Assigned task: Which lines of the records below contain the string "name"? Report each of them.

Dataset entries:

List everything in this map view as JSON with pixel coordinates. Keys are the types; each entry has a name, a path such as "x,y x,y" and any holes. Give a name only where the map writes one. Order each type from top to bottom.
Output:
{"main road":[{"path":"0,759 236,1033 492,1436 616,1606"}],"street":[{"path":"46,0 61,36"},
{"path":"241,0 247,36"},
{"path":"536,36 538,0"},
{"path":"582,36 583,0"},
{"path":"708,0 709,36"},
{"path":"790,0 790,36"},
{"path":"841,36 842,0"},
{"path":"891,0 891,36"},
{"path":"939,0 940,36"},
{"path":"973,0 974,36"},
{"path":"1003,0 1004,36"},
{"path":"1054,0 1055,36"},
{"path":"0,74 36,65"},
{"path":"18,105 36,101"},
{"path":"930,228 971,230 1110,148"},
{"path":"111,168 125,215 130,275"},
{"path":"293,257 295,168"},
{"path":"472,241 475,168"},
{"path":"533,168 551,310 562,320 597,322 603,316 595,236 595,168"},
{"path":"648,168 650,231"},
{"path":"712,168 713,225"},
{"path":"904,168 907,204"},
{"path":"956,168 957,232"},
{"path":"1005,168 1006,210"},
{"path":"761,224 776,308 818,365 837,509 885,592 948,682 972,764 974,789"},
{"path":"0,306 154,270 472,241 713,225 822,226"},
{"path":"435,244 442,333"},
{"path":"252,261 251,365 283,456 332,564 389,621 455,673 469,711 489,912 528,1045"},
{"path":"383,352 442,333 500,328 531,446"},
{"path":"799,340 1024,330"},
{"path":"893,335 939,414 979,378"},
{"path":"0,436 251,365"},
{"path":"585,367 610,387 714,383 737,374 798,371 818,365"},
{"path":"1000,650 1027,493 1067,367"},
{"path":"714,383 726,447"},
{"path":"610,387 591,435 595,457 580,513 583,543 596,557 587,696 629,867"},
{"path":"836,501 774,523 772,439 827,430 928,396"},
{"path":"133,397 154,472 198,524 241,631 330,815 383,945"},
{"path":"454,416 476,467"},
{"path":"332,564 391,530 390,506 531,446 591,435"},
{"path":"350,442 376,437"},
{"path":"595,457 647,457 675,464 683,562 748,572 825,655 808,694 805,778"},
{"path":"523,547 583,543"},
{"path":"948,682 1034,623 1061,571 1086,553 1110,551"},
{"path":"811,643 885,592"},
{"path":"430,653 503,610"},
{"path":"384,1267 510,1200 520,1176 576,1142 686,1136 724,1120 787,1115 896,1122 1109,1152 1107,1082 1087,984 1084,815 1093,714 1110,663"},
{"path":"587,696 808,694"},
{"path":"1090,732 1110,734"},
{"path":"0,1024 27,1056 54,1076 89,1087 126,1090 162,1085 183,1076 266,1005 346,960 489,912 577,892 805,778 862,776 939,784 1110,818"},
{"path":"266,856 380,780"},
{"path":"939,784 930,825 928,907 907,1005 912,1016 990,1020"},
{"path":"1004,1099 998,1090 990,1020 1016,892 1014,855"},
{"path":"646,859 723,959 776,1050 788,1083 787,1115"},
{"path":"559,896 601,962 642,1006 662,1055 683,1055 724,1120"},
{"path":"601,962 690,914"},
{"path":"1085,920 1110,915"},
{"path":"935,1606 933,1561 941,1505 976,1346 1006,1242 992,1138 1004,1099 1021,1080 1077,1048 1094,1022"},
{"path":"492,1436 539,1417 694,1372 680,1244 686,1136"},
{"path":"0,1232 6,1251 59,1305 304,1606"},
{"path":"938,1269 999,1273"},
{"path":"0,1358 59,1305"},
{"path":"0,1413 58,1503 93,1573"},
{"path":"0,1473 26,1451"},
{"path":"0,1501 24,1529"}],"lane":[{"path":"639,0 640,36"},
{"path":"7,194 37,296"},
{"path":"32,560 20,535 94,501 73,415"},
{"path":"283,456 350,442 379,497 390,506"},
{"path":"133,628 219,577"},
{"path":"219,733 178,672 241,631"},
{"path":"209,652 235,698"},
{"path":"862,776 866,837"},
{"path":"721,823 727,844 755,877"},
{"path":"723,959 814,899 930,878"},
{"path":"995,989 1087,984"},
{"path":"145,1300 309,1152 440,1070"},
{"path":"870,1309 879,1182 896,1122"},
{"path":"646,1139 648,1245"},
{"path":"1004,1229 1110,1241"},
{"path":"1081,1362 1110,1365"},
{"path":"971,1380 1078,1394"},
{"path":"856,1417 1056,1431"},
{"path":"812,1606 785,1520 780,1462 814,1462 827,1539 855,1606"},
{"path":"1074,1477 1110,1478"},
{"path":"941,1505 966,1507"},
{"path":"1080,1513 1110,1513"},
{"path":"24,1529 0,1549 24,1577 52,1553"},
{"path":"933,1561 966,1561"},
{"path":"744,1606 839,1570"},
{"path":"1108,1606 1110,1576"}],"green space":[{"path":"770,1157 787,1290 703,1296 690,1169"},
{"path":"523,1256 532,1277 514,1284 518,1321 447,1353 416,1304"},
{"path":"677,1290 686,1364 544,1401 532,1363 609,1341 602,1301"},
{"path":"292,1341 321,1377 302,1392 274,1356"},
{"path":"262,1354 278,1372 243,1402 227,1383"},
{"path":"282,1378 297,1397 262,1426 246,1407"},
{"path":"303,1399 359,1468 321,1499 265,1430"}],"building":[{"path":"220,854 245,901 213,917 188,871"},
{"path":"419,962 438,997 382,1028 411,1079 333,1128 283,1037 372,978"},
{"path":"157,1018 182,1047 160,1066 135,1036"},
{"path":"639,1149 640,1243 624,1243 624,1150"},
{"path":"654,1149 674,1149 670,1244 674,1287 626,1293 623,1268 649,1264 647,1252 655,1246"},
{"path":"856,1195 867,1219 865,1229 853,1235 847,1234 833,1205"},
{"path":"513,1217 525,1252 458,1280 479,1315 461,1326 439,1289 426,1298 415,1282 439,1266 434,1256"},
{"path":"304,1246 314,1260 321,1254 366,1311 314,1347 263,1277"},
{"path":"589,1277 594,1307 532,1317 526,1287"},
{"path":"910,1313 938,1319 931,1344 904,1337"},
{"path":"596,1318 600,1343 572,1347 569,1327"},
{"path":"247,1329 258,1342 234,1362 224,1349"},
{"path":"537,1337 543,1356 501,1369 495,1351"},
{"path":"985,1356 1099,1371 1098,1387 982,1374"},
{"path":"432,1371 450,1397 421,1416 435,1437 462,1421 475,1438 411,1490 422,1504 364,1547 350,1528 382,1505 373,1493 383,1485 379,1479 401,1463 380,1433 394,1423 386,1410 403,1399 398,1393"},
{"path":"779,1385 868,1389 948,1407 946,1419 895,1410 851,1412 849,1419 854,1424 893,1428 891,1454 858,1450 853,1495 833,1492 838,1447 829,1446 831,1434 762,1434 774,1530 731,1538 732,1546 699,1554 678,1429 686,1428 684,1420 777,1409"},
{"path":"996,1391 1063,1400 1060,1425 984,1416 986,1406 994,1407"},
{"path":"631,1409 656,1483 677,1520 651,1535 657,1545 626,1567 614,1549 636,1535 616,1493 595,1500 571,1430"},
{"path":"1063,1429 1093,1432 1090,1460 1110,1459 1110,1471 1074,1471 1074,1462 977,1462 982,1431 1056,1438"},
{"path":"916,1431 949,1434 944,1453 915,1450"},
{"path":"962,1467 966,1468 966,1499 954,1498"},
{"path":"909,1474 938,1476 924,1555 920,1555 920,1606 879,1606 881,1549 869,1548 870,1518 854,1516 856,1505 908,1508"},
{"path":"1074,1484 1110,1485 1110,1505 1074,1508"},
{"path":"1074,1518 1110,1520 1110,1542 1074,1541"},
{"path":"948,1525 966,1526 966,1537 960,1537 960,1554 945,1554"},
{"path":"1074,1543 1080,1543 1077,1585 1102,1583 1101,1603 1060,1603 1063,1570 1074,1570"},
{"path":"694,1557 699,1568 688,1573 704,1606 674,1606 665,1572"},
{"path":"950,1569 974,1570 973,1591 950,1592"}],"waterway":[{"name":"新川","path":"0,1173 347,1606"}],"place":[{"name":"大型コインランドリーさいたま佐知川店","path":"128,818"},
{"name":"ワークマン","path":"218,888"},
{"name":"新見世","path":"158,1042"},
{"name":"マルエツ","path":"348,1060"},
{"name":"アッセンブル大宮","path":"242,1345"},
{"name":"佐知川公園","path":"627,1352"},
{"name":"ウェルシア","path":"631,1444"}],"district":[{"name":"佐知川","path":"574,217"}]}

Your response:
List everything in this map view as JSON with pixel coordinates. Keys are the types; each entry has a name, a path such as "x,y x,y" and any holes. Give a name only where the map writes one. Order each type from top to bottom.
{"path":"950,1569 974,1570 973,1591 950,1592"}],"waterway":[{"name":"新川","path":"0,1173 347,1606"}],"place":[{"name":"大型コインランドリーさいたま佐知川店","path":"128,818"},
{"name":"ワークマン","path":"218,888"},
{"name":"新見世","path":"158,1042"},
{"name":"マルエツ","path":"348,1060"},
{"name":"アッセンブル大宮","path":"242,1345"},
{"name":"佐知川公園","path":"627,1352"},
{"name":"ウェルシア","path":"631,1444"}],"district":[{"name":"佐知川","path":"574,217"}]}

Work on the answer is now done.